WHAT YOU HAVE TO DO
Using the data below, work out how many lines contain the word "useRef", then state that number without comment.

[Data items]
+ + + + +

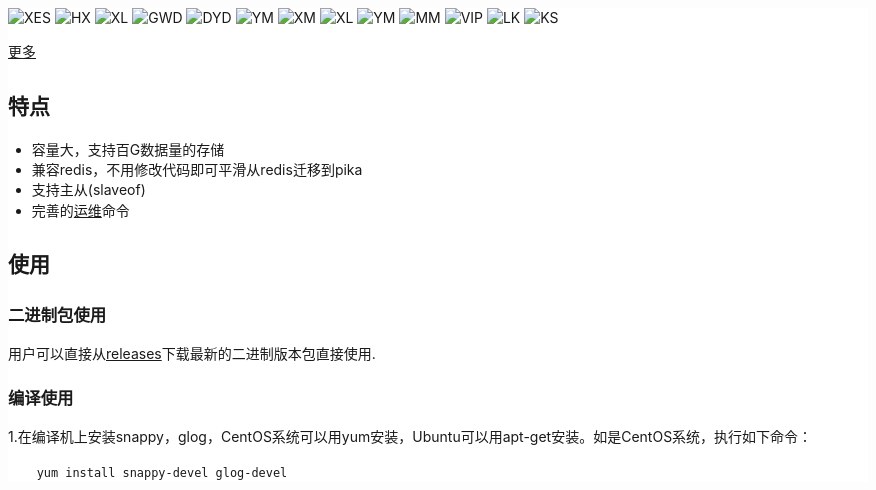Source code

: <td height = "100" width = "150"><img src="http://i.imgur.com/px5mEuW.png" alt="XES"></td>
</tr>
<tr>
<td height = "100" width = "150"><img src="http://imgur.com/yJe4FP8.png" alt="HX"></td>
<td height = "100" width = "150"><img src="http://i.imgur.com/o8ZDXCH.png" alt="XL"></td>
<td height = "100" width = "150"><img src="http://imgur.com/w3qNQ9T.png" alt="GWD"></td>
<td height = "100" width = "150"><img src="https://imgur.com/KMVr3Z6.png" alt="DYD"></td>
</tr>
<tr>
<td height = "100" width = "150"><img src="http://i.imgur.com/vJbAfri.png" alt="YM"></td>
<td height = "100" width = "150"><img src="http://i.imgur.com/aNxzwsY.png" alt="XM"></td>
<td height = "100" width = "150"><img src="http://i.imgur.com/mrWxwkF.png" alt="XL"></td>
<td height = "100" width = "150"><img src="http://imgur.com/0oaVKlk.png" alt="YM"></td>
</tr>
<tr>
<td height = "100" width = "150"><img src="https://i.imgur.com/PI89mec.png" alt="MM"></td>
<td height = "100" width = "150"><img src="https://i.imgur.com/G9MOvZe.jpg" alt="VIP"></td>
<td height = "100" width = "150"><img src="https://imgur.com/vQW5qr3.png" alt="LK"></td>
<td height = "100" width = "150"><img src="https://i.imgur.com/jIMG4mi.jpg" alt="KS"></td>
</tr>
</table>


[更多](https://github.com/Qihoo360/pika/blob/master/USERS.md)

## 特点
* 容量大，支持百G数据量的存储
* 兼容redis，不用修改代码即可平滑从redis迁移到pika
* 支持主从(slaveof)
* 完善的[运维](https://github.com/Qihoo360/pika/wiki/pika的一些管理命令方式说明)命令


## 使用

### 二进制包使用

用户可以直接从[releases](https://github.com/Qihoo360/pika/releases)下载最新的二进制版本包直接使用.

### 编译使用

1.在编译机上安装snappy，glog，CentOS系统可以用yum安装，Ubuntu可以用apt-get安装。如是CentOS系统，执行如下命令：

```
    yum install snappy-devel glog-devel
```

+ + + + +

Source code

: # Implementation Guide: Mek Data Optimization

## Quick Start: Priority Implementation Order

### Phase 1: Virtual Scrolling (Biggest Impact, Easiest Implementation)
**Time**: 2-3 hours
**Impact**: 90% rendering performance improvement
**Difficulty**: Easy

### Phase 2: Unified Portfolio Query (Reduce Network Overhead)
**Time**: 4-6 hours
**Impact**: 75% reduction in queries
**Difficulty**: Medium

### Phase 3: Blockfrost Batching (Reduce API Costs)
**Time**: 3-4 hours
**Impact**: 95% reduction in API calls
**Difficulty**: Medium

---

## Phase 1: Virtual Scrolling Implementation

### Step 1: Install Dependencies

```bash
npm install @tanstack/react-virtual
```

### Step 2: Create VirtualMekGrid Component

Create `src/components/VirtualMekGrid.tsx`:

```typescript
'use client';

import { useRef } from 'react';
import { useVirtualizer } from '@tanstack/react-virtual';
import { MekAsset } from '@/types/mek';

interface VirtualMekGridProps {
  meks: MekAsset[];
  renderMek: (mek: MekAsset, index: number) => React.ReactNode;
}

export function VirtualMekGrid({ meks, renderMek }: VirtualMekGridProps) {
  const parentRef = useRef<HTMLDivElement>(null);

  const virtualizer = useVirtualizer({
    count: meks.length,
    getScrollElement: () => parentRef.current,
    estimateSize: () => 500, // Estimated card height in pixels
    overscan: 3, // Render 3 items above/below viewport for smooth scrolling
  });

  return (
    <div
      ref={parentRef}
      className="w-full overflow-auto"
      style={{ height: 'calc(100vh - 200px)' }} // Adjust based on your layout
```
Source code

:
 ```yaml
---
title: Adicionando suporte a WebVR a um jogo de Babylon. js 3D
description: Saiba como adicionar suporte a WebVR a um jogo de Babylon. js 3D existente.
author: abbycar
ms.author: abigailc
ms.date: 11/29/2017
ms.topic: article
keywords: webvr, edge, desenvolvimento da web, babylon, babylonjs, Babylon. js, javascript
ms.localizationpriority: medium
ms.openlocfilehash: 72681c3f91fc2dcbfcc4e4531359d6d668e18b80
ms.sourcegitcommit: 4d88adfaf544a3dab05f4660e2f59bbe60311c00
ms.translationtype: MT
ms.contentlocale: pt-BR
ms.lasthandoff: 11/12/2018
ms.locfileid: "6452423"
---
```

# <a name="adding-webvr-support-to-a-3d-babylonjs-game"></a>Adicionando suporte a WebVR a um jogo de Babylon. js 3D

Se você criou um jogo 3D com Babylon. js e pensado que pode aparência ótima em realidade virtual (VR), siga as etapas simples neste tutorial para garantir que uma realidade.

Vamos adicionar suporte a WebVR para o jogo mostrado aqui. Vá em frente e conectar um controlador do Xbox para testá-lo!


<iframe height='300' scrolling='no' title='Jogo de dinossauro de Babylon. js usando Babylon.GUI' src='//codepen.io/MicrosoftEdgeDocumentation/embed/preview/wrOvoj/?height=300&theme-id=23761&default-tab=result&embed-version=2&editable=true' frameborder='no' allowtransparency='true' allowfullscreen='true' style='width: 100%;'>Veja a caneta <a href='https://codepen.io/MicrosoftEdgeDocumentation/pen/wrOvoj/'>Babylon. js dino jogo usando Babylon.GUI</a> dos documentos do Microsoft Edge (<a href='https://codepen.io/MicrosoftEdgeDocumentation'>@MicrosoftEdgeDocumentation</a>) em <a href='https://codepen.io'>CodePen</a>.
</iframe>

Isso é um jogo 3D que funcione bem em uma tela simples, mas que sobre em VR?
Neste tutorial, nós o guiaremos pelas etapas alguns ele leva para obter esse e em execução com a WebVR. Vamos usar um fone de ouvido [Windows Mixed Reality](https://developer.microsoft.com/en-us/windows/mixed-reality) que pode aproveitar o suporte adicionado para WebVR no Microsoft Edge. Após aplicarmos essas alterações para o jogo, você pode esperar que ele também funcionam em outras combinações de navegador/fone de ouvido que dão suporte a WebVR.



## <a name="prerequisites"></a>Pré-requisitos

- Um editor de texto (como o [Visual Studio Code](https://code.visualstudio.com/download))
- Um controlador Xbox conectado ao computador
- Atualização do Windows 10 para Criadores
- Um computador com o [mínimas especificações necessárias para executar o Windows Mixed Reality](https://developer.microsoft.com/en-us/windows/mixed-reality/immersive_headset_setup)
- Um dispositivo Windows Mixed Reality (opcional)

+ + + + +

RESPONSE FOR THIS EXERCISE
2